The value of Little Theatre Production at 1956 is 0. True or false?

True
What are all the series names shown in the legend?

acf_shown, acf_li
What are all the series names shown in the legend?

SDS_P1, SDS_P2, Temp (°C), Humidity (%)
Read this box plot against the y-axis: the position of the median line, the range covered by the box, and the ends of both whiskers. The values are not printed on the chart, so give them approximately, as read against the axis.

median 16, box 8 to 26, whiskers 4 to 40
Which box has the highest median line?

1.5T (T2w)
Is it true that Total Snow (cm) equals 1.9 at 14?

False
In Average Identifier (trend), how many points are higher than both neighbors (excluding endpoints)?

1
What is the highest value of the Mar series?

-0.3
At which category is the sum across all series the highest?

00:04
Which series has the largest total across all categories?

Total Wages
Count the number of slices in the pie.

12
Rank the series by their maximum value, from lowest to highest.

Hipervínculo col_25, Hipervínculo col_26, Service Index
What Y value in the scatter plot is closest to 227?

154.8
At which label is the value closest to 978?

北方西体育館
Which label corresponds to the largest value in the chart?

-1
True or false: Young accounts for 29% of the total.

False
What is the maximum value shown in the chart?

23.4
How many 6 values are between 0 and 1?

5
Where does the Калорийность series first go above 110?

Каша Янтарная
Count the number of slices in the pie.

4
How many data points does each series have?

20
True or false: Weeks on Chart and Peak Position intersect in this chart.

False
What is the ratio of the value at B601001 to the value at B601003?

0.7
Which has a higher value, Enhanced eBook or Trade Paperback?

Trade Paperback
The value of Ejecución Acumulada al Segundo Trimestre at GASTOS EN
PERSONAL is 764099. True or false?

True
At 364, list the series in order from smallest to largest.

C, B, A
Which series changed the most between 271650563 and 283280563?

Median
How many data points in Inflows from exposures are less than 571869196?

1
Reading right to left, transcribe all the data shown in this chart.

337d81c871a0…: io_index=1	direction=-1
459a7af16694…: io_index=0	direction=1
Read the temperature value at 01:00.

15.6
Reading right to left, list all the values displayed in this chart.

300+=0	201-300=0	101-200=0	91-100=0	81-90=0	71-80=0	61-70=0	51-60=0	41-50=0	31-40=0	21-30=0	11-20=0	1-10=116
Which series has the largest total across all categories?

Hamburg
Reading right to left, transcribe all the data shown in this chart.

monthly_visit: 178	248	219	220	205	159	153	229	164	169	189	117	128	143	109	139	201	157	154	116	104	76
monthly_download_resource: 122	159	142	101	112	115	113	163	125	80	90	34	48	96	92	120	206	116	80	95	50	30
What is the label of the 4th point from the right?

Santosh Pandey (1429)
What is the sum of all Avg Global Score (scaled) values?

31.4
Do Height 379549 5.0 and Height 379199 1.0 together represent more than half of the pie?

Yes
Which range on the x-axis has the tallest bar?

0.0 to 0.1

TASK DIRECTIONS:
State how many lines of the records above contain the string "Trade", matching case exactly. Give only the number.

ANSWER TO THIS PROBLEM:
2